» Document extract
··········
Mention it to your sis next time you speak to her -DM can send a message make a call if she wants to contact her

GreyAreas · 25/08/2025 14:08

Stay out of it, they might prefer for you to do the communication or emotional work, but really it is better if they communicate directly with your sis.

Almostsickofsummer · 25/08/2025 14:10

GreyAreas · 25/08/2025 14:08

Stay out of it, they might prefer for you to do the communication or emotional work, but really it is better if they communicate directly with your sis.

Do you think they want me to do it, why?

OP posts:
redskydelight · 25/08/2025 14:14

Stay out of it. If your mother wants to communicate with your sister, she can do it herself. If there is a reason that she won't communicate with her, then the best thing you can do is not to be perceived as taking sides.

ExpatDaughter · 25/08/2025 14:14

IME it is utterly pointless raising this with sibling. Just nod and smile and keep up your contact with your mum.
I have just given up on my sibling. As far as i am concerned i will do what i can to support from abroad, and if sibling shows up the sun will shine out of their arse and i will have to hear about how great they are.

In one ear and out of the other. And since they rarely show up, it's not much of an issue.

Almostsickofsummer · 25/08/2025 14:18

ExpatDaughter · 25/08/2025 14:14

IME it is utterly pointless raising this with sibling. Just nod and smile and keep up your contact with your mum.
I have just given up on my sibling. As far as i am concerned i will do what i can to support from abroad, and if sibling shows up the sun will shine out of their arse and i will have to hear about how great they are.

In one ear and out of the other. And since they rarely show up, it's not much of an issue.

The thing is I can’t really say much as live abroad (although don’t want to be here and stuck for the moment) they live down the road from each other but only really see each other on birthdays and at Christmas, which seems bonkers to me

OP posts:
GCAcademic · 25/08/2025 14:30

As you say, you've moved abroad, so you are not in a position to have expectations or voice opinions on how often your sibling sees your parents. You need to stay out of it.

Timeforabitofpeace · 25/08/2025 14:33

GreyAreas · 25/08/2025 14:08

Stay out of it, they might prefer for you to do the communication or emotional work, but really it is better if they communicate directly with your sis.

This.

MamaElephantMama · 25/08/2025 14:37

If your mum can’t send a basic text to make plans with her own daughter then she can’t really be hurt or say anything about not seeing her.
··········
» Data extracts

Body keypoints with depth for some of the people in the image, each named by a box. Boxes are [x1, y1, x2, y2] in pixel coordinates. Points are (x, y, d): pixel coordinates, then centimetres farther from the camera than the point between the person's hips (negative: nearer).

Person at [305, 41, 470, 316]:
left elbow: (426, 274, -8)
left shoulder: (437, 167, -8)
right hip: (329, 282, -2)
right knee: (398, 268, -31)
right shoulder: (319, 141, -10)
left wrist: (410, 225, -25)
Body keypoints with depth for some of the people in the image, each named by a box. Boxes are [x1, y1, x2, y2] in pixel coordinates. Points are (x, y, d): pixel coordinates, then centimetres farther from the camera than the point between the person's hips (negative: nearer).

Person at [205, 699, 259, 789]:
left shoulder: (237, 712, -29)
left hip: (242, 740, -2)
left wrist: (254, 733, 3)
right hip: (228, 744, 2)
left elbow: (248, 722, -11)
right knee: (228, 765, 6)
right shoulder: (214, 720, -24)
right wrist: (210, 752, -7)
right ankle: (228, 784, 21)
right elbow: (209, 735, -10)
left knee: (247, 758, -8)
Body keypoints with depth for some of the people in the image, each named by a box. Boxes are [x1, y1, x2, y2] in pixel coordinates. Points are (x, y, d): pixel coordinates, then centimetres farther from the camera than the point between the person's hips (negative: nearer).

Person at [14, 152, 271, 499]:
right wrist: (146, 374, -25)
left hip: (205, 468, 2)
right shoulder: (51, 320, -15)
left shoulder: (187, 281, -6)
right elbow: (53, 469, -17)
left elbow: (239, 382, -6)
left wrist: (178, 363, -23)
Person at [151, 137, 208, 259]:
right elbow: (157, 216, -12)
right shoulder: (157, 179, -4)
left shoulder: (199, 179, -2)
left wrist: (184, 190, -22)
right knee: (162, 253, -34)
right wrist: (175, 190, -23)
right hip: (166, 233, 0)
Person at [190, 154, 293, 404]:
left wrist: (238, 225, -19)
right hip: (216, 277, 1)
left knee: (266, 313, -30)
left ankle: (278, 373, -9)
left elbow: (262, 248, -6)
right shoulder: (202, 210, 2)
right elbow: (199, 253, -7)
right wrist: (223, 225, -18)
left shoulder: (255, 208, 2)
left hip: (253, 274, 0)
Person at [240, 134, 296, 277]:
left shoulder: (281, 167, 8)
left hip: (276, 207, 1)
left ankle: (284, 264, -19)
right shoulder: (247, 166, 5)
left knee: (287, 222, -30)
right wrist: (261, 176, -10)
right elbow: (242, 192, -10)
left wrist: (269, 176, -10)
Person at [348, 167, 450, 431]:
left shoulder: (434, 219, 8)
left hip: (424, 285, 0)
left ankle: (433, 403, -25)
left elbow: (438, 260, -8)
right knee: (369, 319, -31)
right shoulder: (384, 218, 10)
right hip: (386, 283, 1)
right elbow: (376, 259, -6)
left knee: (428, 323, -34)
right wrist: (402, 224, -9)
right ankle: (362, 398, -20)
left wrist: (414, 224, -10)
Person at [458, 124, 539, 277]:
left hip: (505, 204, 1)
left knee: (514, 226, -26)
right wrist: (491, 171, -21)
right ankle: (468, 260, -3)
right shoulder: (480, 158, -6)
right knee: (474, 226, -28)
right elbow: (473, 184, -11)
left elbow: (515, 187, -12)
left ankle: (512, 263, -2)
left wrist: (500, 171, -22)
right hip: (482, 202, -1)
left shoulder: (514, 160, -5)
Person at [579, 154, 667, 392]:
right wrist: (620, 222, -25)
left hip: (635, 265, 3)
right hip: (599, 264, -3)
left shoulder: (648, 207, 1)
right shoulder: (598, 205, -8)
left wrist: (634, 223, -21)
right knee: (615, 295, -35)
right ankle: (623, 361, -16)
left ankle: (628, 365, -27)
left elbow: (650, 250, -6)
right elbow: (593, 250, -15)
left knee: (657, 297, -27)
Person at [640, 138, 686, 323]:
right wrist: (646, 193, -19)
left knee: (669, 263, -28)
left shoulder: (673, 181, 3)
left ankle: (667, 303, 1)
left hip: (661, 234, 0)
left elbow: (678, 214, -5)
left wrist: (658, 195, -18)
··········
» What this task involves
In the forum thread, on what occasions does the original poster say the two who live down the road from each other mostly see each other? You can skip the items entirely.

» Solution
Only really on birthdays and at Christmas.